The group quickly expanded beyond the borders of Rhode Island but membership always remained at around 19, sometimes fewer and sometimes more.
The member artists of 19 on Paper work in a number of visual disciplines, including painting, printmaking and sculpture. The show’s title pays homage to the group.
Paper is a medium understood by all. Whether it’s filling in the lines of a coloring book, drawing with magic markers on the inserted piece of stiff cardboard of a men’s dress shirt or the awkward first sketches of an art student’s nude new to a life drawing course, the goal is clear: to make that page something it wasn’t before.
Paper arts include decoupage, papier-mâché sculpture, origami, bookmaking, and the art of papermaking itself. But in this particular exhibition, with one exception, the paper is only a substrate; the surface on which the image manifests, whether with paint, pencil, photography, collage or other two-dimensional methodologies.
The exception is Alma Davenport’s “Whole/hole,” in which a sheet of pristine white paper is mounted on a thin brushed copper panel, suspended from the wall by a triangle of fine-link chain. The word “ENTIRE” is printed on the paper in capital letters. The O is a solid black circle, on which the tiny word “hole” is in white, with a nail protruding from a hole over the hole in the set. Unexpected material choices and playful semantics make it work.

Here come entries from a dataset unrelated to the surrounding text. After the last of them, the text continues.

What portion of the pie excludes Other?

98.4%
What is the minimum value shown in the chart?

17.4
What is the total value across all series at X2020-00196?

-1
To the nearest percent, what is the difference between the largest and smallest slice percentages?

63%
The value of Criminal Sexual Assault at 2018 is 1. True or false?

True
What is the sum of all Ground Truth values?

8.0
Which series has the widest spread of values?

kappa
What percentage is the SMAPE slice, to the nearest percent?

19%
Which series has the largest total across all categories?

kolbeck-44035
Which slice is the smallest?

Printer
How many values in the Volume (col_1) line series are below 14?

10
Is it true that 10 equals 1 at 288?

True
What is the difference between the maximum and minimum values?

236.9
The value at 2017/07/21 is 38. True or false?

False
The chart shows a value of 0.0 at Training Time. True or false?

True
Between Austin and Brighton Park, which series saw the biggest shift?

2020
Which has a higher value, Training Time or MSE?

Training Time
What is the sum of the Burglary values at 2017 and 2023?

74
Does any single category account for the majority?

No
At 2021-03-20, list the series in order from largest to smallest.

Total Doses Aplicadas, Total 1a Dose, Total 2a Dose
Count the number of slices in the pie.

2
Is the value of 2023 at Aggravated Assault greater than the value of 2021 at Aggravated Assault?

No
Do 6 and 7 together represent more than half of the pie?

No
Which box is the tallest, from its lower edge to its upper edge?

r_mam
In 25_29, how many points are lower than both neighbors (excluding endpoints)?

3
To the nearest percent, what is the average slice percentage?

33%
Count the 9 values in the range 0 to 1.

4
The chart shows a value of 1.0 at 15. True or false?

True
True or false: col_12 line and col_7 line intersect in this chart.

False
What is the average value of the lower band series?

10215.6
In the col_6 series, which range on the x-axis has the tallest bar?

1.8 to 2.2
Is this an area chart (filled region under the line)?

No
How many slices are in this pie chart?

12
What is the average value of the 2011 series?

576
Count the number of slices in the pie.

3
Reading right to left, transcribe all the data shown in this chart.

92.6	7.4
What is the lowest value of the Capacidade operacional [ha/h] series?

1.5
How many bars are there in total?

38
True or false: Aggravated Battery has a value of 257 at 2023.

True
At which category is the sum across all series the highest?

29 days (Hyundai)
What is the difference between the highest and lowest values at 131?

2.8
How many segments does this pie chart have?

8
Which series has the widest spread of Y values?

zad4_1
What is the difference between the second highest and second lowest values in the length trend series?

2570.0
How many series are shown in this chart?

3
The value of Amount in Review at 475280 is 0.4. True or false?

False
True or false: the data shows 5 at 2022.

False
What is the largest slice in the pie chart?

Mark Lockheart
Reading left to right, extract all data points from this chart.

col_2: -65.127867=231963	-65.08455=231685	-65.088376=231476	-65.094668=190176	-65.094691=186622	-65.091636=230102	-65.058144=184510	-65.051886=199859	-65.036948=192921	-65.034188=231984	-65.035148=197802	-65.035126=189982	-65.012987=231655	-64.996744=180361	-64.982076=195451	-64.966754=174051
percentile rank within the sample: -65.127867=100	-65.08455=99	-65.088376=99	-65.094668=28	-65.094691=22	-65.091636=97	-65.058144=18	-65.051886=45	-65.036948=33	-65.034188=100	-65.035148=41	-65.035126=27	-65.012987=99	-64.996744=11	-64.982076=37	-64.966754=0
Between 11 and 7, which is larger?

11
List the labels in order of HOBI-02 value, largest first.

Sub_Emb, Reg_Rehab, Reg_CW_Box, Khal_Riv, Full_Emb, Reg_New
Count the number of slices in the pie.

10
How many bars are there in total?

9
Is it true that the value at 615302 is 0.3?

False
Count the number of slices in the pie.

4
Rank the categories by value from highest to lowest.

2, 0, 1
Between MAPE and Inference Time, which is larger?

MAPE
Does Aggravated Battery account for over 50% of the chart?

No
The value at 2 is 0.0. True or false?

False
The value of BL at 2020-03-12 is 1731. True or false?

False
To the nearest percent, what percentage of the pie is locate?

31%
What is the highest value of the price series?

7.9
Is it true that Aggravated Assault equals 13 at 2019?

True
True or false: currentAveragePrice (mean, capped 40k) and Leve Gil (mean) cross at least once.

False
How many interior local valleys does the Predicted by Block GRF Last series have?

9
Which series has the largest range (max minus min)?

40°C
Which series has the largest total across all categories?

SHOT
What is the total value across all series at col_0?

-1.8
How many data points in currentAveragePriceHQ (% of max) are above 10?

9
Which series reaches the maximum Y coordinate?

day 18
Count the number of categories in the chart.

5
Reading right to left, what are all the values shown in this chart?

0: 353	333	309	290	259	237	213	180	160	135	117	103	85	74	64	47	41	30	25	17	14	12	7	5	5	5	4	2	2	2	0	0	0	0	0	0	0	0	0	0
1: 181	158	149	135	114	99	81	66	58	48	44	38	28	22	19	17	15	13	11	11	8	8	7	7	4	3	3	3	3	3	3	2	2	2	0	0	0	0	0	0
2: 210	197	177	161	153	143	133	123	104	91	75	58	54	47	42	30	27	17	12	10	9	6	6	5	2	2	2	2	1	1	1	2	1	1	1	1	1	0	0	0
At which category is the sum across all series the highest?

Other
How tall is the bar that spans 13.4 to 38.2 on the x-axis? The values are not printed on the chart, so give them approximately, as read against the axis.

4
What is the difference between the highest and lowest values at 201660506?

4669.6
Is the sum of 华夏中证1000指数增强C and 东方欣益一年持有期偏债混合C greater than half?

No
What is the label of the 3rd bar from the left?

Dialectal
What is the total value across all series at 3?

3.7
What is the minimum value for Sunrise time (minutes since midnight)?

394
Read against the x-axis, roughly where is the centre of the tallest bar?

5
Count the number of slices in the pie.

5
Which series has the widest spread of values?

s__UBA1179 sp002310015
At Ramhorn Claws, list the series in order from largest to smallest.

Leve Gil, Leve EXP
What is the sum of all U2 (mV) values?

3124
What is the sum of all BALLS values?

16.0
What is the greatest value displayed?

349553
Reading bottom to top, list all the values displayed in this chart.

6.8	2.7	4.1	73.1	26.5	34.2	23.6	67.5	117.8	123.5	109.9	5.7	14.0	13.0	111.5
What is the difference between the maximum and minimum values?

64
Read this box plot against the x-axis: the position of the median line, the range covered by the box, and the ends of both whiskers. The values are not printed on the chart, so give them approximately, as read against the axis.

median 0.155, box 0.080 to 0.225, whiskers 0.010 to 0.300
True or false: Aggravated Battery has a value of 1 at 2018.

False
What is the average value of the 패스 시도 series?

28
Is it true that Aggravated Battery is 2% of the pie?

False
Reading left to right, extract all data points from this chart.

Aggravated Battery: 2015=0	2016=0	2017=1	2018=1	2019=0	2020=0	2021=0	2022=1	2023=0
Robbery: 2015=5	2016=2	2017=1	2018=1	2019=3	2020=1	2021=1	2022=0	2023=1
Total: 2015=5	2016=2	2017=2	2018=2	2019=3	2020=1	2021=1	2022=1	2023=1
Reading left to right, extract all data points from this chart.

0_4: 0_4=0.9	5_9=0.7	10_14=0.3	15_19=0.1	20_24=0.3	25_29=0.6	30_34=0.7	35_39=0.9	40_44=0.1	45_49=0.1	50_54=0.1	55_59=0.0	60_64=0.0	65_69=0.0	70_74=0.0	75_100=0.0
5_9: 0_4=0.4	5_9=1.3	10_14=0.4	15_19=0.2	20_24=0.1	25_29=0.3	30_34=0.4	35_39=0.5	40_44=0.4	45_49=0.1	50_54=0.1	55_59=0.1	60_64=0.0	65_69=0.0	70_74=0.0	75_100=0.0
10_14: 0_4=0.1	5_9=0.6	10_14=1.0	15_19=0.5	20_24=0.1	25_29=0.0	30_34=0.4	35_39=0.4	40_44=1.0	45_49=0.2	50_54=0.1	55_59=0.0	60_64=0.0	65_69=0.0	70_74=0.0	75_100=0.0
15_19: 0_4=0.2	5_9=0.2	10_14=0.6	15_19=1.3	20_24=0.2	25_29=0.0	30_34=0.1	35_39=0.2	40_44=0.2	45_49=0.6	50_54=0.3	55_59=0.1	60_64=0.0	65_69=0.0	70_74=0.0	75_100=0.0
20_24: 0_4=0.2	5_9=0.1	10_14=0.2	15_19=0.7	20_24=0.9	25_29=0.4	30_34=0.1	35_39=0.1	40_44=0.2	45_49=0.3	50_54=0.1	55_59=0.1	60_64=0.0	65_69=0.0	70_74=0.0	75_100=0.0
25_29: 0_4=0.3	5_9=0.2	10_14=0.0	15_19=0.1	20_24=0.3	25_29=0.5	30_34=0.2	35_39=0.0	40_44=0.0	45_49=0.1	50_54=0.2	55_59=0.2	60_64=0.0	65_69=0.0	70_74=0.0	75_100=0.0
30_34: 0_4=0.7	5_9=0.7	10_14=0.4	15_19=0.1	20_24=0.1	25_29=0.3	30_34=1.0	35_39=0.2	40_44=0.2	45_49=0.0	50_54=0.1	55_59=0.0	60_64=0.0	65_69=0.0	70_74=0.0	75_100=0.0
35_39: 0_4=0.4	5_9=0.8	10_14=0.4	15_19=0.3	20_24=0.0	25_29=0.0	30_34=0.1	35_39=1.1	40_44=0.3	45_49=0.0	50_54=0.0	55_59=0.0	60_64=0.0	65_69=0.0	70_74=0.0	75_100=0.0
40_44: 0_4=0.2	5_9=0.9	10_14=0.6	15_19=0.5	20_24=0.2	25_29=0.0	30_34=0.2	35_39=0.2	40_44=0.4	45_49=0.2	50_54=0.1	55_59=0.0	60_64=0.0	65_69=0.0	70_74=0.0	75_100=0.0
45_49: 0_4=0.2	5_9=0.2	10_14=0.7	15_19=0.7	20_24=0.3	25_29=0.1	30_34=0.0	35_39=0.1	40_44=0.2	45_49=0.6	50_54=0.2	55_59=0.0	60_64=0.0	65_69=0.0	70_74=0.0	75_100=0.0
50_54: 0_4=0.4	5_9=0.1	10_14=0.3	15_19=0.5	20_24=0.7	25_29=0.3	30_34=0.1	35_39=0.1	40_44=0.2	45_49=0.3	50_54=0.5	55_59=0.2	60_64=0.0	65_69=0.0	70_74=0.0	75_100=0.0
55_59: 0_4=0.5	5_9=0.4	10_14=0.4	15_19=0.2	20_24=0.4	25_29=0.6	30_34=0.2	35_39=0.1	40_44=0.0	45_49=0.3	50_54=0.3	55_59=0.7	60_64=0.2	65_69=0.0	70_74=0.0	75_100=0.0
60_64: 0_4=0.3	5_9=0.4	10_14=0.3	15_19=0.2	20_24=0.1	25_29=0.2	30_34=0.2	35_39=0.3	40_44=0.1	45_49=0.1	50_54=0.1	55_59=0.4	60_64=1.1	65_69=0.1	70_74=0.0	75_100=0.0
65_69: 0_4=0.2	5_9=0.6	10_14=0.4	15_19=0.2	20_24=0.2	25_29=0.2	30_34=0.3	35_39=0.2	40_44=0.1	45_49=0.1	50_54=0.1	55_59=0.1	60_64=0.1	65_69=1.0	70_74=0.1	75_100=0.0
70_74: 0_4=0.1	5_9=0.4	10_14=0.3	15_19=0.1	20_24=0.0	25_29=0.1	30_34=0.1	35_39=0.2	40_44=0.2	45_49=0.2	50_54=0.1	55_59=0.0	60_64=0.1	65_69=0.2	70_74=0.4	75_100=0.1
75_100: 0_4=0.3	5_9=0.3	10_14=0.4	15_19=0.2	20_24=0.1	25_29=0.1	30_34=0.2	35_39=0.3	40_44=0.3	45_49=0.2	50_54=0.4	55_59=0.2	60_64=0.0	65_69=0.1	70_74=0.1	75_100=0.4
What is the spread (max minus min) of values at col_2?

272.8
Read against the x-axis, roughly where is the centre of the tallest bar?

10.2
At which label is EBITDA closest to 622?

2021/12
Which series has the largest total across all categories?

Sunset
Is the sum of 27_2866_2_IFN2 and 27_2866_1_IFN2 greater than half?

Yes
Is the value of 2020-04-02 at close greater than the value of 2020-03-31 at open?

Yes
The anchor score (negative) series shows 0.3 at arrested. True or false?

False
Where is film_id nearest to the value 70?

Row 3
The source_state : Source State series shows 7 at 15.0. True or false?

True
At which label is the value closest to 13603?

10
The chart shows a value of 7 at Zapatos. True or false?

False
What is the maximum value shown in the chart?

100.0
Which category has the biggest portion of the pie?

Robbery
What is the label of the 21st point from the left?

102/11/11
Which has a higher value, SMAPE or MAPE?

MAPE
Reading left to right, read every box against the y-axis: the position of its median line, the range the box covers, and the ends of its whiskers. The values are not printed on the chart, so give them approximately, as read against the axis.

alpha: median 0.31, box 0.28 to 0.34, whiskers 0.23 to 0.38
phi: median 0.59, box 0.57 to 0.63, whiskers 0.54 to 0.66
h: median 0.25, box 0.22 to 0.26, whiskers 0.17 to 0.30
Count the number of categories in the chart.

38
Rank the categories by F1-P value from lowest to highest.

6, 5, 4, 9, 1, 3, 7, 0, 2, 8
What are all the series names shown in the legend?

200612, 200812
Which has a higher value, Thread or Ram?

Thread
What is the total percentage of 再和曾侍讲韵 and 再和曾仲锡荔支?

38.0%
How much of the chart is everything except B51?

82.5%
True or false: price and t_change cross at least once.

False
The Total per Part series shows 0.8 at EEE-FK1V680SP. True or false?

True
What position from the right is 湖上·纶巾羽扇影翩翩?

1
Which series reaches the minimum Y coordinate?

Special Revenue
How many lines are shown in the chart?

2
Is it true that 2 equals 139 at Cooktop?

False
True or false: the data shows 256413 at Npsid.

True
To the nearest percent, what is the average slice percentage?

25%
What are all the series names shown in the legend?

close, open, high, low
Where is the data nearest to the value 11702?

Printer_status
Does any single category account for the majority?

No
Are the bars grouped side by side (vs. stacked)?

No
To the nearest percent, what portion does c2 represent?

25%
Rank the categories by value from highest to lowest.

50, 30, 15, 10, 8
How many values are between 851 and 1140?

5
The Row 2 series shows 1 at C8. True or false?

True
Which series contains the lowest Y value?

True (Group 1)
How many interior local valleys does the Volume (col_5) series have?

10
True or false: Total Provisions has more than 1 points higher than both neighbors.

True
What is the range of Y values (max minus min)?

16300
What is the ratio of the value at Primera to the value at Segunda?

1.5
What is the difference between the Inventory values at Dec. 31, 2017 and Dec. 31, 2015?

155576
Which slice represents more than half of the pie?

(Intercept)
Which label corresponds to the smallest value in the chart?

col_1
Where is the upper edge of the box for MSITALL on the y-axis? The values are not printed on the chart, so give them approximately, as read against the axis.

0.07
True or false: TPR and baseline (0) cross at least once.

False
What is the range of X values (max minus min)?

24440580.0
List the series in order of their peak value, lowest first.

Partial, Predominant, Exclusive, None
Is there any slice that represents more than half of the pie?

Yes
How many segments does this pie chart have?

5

Hiroko Shikashio’s “Square Series” is a large watercolor grid of finely applied colors: ecru, khaki, pale green tea, hints of diluted pink and peach. Although it functions primarily as a study in translucency and color relationships, the thin application of rich black in places suggests cast shadows. It’s easy to imagine it as an aerial view of an urban neighborhood (okay, without streets) or a circuit board for some as-yet-unknown technology.
“She’s Come Undone” by Cynthia M. DiDonato is an abstract female figure rendered in black, white, and red, apparently with diluted inks and/or water-based paints. The title of the work, also that of Wally Lamb’s first novel in 1992, could recall the words of the 1969 hit “Undun”: “It’s too late, she’s gone too far, she’s lost the sun, she’s come undoned…” This Guess Who song was about a girl who dropped acid and fell into a coma. DiDonato’s image involves an emotional denouement, with a bit of that bright red suggesting a displaced heart.
Kendra Ferreira presents a number of intricately detailed colored pencil drawings that are remarkably photorealistic for a medium not often associated with photorealism. His subjects include a stack of Converse sneakers, artichokes, geraniums, stacked teacups and partially unwrapped Tootsie Pops.
Her “Party Favors” feature three shiny candied apples placed on a white serving platter. The precision of detail is such that at just a few meters the eye can be tricked into thinking this is an actual photograph.
With fifteen artists and 91 artworks, there’s plenty to explore. Among the best of the rest: Grace Bentley Scheck’s collographs and aquatints of lower Manhattan, photographs by Cindy Wison and David DeMelim, large watercolor still lifes by Allie Sabalis, and nature scenes by Anne- Marie Gillett, rendered in ink, acrylic tape and hand painted.
“19 on Paper” is on display at the Narrows Center for the Arts, 16 Anawan Street, Fall River until March 12.